**Exercise description**:
Reproduce the lines below word for word, leaving out the pictures.
* start Dataset extract *
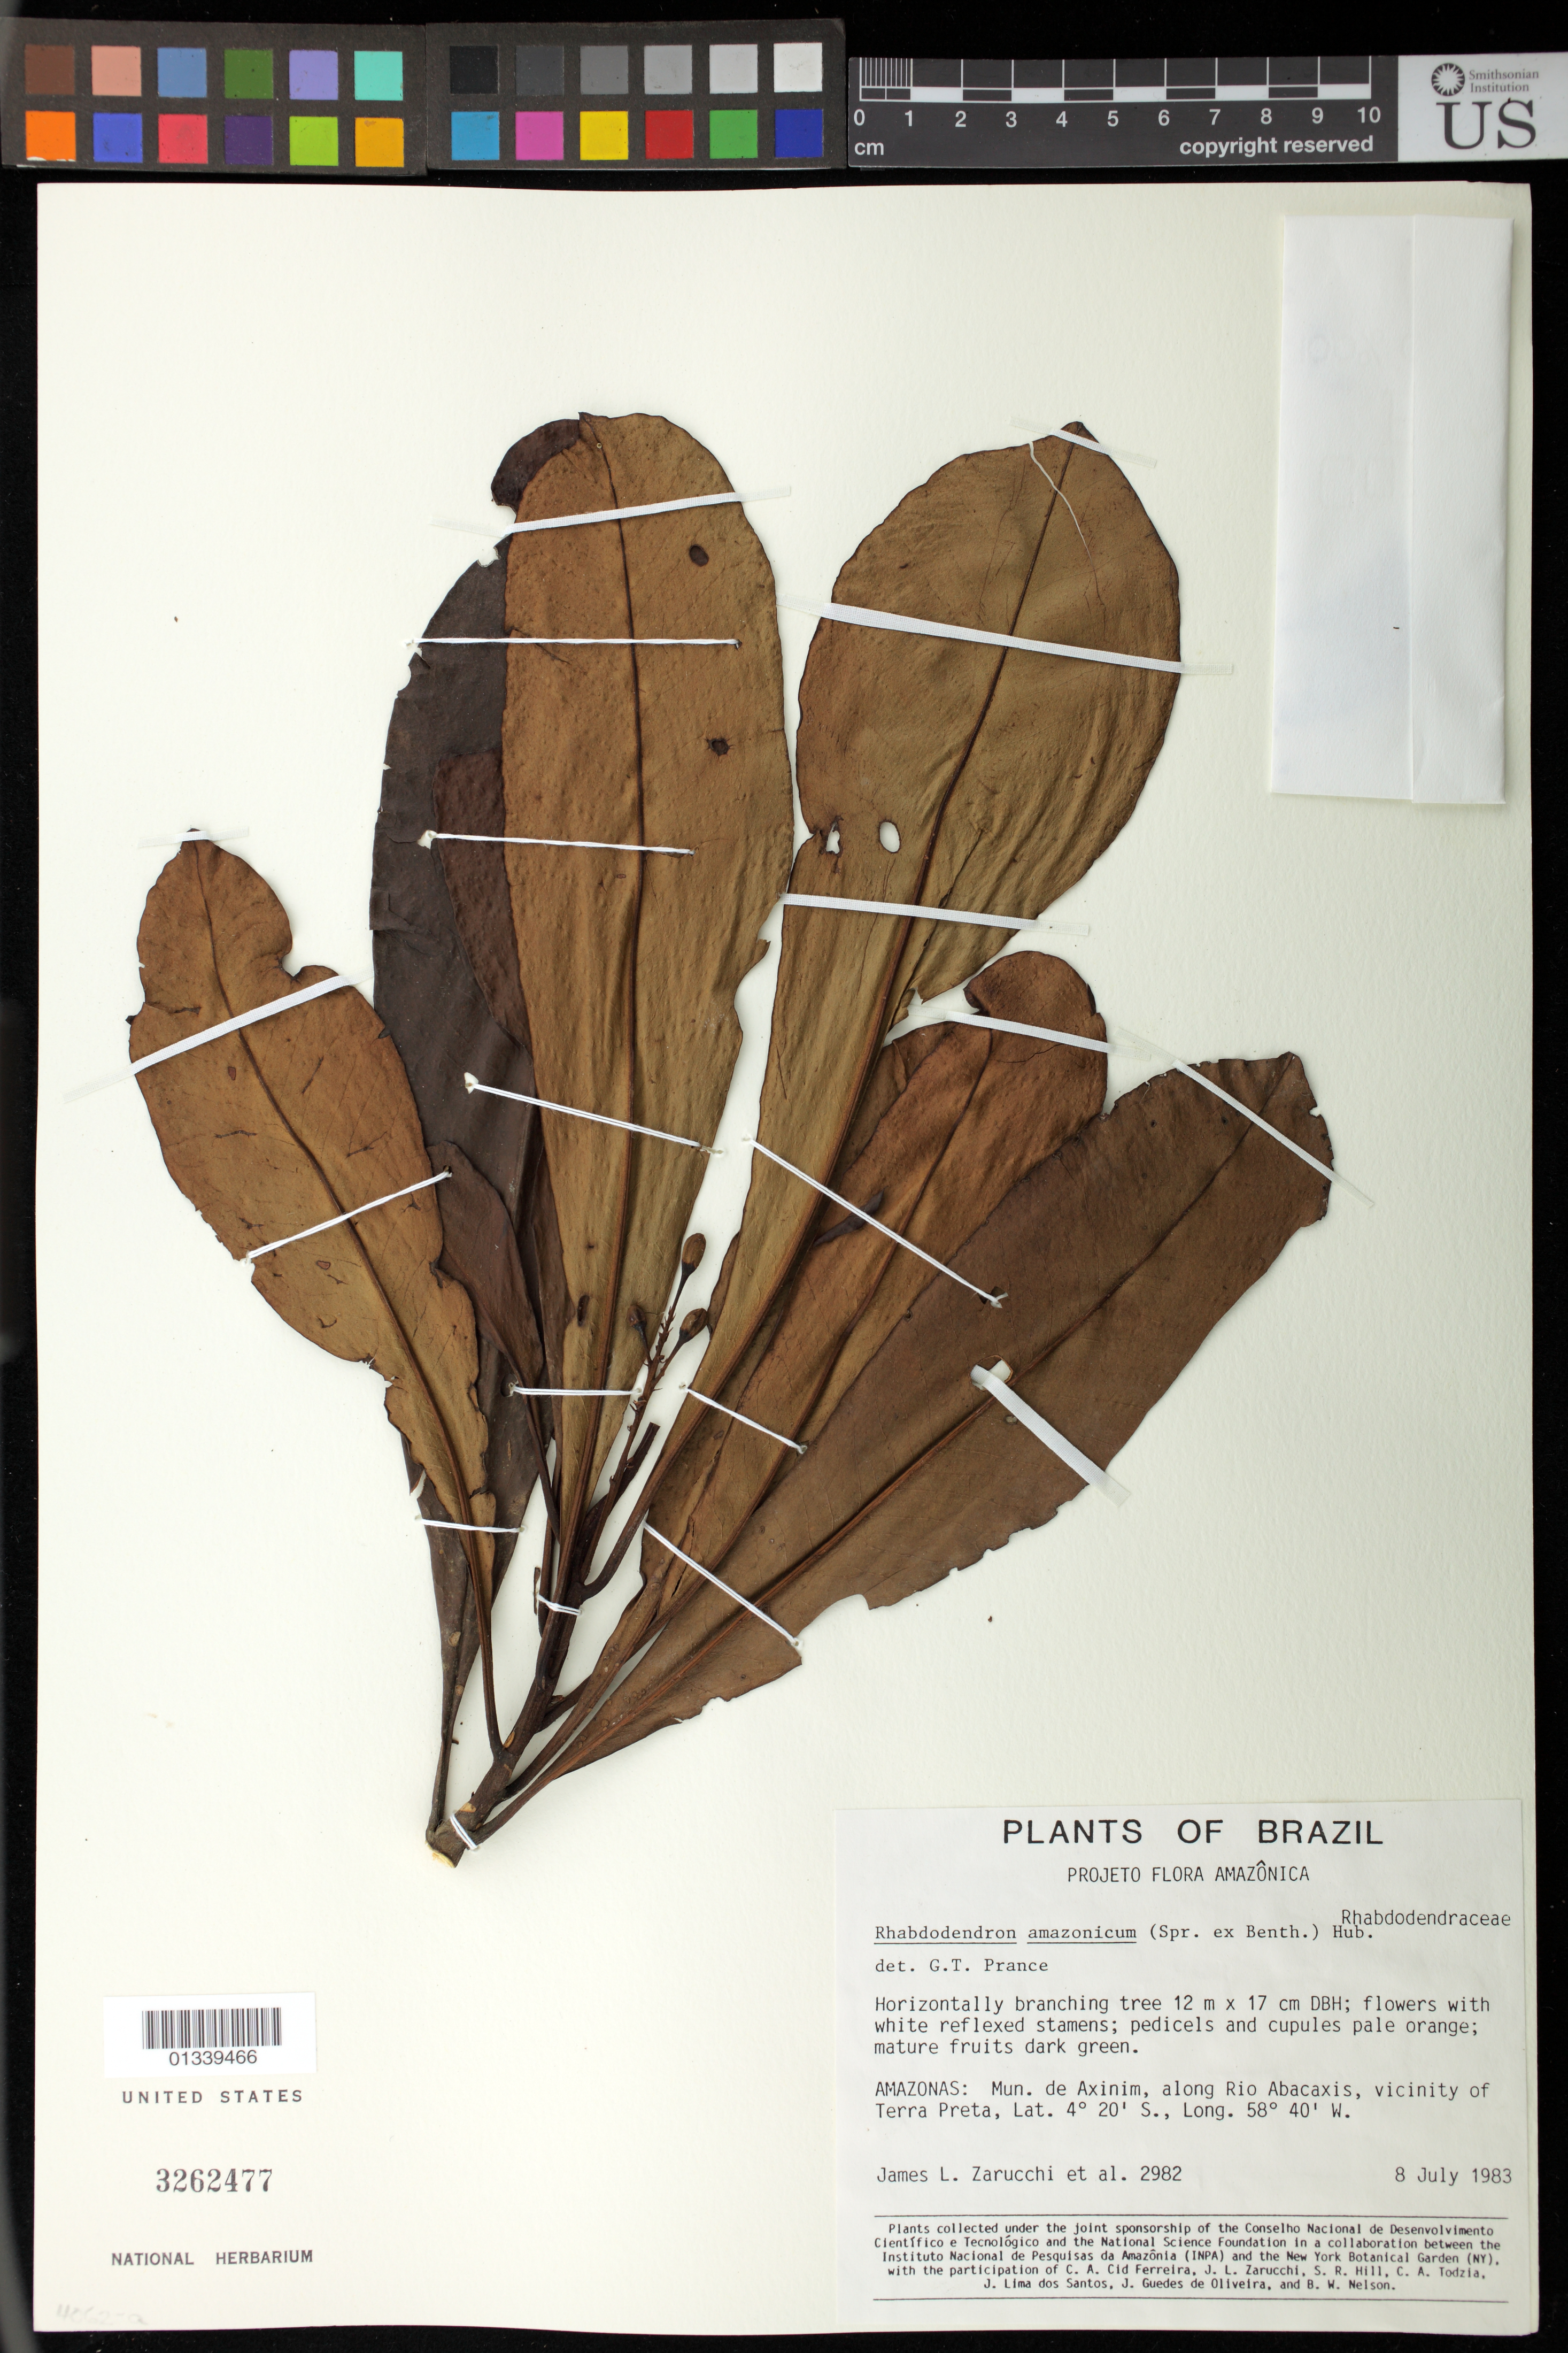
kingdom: Plantae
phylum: Tracheophyta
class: Magnoliopsida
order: Caryophyllales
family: Rhabdodendraceae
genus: Rhabdodendron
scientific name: Rhabdodendron amazonicum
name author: (Spruce ex Benth.) Huber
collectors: J. L. Zarucchi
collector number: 2982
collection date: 1983-07-08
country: Brazil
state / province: Amazonas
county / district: Borba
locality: Axinim, along Rio Abacaxis, vicinity of Terra preta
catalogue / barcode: US 3262477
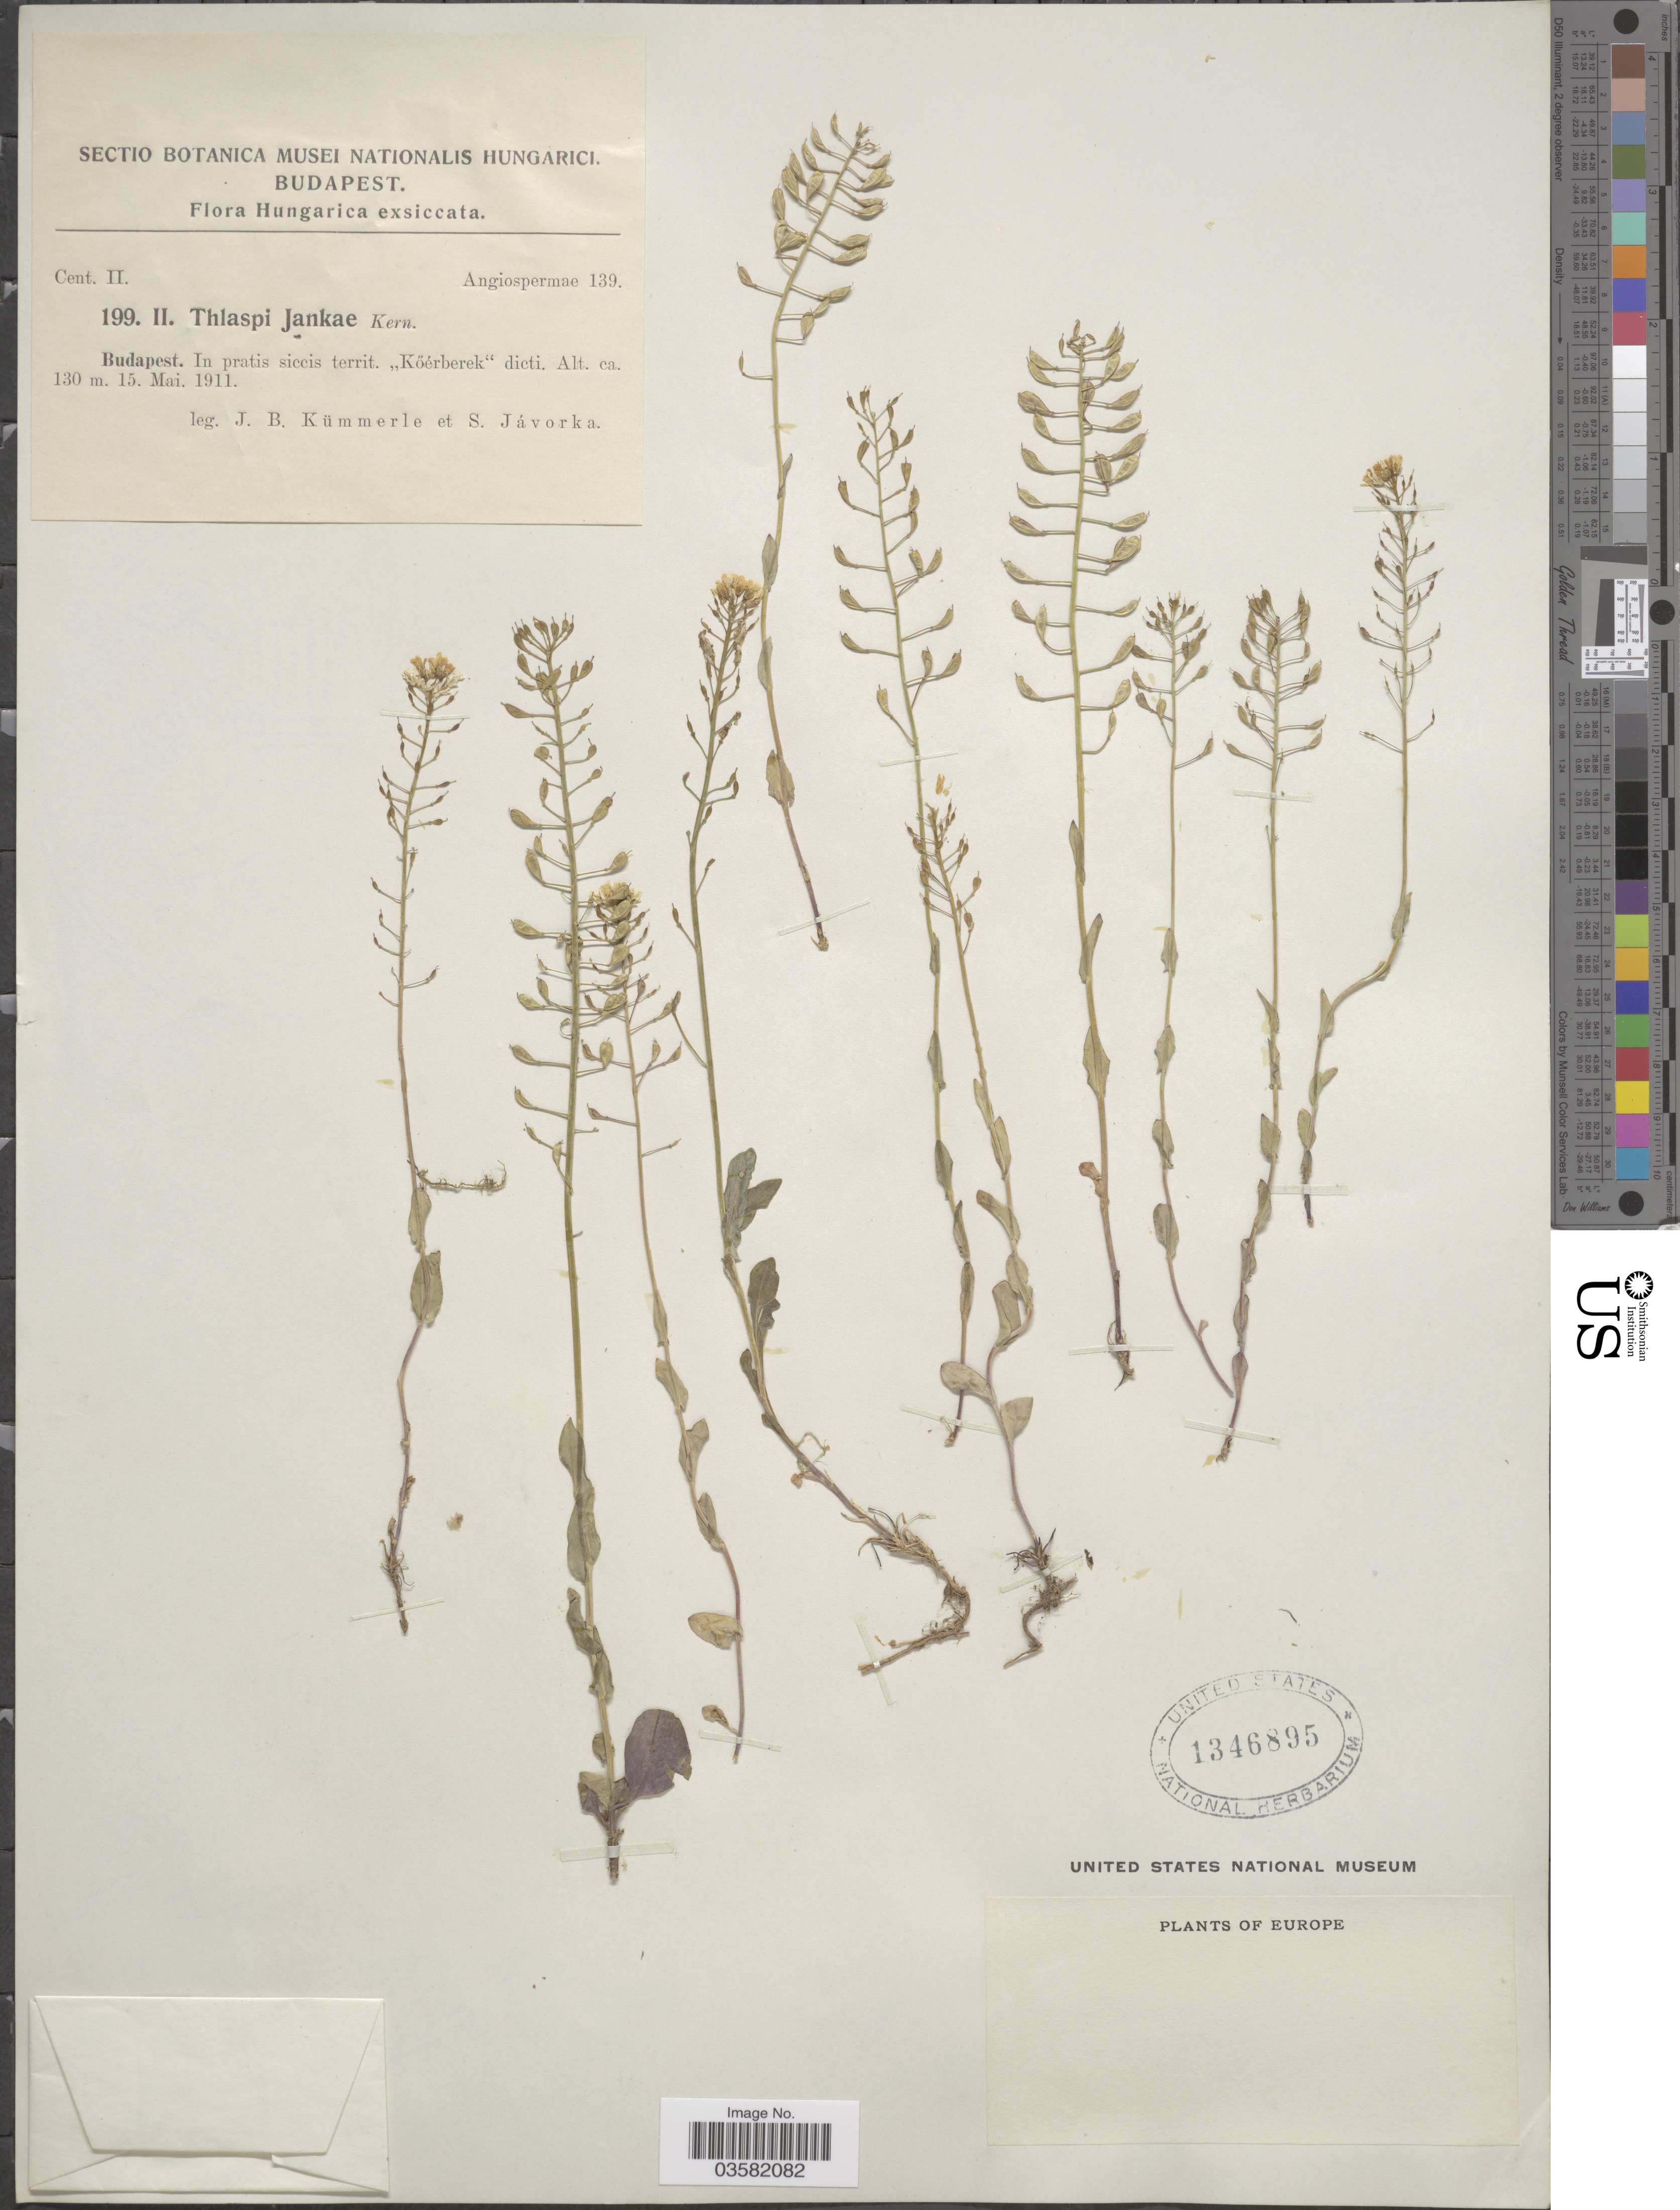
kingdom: Plantae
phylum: Tracheophyta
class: Magnoliopsida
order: Brassicales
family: Brassicaceae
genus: Thlaspi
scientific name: Thlaspi jankae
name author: A. Kern.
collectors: J. Kummerle & S. Javorka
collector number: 199II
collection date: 1911-05-15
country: Hungary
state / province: Budapest, Capital District of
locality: In pratis siccis territ. "Köérberek" dicti.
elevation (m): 130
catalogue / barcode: US 1346895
* end Dataset extract *
**Completed exercise**:
kingdom: Plantae
phylum: Tracheophyta
class: Magnoliopsida
order: Caryophyllales
family: Rhabdodendraceae
genus: Rhabdodendron
scientific name: Rhabdodendron amazonicum
name author: (Spruce ex Benth.) Huber
collectors: J. L. Zarucchi
collector number: 2982
collection date: 1983-07-08
country: Brazil
state / province: Amazonas
county / district: Borba
locality: Axinim, along Rio Abacaxis, vicinity of Terra preta
catalogue / barcode: US 3262477
kingdom: Plantae
phylum: Tracheophyta
class: Magnoliopsida
order: Brassicales
family: Brassicaceae
genus: Thlaspi
scientific name: Thlaspi jankae
name author: A. Kern.
collectors: J. Kummerle & S. Javorka
collector number: 199II
collection date: 1911-05-15
country: Hungary
state / province: Budapest, Capital District of
locality: In pratis siccis territ. "Köérberek" dicti.
elevation (m): 130
catalogue / barcode: US 1346895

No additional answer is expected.